Description of the task. Once you reach the line containing "4. The Structure" in the data below, restate each line word for word up to and including the one containing "Section 3. Members".

Input for this task.
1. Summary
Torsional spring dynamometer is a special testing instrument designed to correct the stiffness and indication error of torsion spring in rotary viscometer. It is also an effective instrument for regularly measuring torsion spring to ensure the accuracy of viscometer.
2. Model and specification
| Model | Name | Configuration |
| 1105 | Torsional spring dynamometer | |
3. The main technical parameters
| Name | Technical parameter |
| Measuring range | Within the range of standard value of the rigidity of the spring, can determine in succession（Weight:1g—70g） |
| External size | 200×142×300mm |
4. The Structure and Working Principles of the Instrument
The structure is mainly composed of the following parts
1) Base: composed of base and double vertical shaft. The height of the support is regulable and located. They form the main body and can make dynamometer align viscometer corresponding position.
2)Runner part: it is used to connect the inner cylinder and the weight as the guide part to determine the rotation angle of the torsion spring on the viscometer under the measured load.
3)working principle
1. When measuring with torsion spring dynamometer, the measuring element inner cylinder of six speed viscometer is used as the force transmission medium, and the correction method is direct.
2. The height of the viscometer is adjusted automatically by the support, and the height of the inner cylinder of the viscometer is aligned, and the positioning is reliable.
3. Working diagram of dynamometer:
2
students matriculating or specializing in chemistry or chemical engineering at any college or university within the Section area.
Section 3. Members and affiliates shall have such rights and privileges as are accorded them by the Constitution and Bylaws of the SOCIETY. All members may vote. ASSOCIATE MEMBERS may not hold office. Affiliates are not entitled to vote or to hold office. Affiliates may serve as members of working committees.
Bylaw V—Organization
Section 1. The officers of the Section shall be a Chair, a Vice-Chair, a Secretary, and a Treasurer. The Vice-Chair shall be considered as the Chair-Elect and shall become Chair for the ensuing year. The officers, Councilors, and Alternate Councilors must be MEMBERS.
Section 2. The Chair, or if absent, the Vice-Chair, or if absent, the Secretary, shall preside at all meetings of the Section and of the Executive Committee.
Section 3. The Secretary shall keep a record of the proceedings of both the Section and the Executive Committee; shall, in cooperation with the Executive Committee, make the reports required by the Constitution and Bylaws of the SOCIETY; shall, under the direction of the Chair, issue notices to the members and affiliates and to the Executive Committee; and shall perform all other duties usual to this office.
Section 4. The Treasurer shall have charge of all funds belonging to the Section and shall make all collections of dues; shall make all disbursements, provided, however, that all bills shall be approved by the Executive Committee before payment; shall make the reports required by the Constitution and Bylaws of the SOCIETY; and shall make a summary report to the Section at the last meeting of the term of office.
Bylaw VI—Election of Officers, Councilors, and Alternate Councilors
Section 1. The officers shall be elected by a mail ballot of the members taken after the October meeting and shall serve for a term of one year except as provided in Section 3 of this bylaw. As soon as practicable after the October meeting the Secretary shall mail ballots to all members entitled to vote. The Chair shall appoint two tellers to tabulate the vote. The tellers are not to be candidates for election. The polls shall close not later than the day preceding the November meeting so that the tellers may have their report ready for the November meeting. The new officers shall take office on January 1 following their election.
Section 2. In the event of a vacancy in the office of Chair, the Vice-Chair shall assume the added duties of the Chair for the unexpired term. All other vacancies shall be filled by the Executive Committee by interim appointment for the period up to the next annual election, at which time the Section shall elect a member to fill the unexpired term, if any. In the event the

Answer to this exercise.
4. The Structure and Working Principles of the Instrument
The structure is mainly composed of the following parts
1) Base: composed of base and double vertical shaft. The height of the support is regulable and located. They form the main body and can make dynamometer align viscometer corresponding position.
2)Runner part: it is used to connect the inner cylinder and the weight as the guide part to determine the rotation angle of the torsion spring on the viscometer under the measured load.
3)working principle
1. When measuring with torsion spring dynamometer, the measuring element inner cylinder of six speed viscometer is used as the force transmission medium, and the correction method is direct.
2. The height of the viscometer is adjusted automatically by the support, and the height of the inner cylinder of the viscometer is aligned, and the positioning is reliable.
3. Working diagram of dynamometer:
2
students matriculating or specializing in chemistry or chemical engineering at any college or university within the Section area.
Section 3. Members and affiliates shall have such rights and privileges as are accorded them by the Constitution and Bylaws of the SOCIETY. All members may vote. ASSOCIATE MEMBERS may not hold office. Affiliates are not entitled to vote or to hold office. Affiliates may serve as members of working committees.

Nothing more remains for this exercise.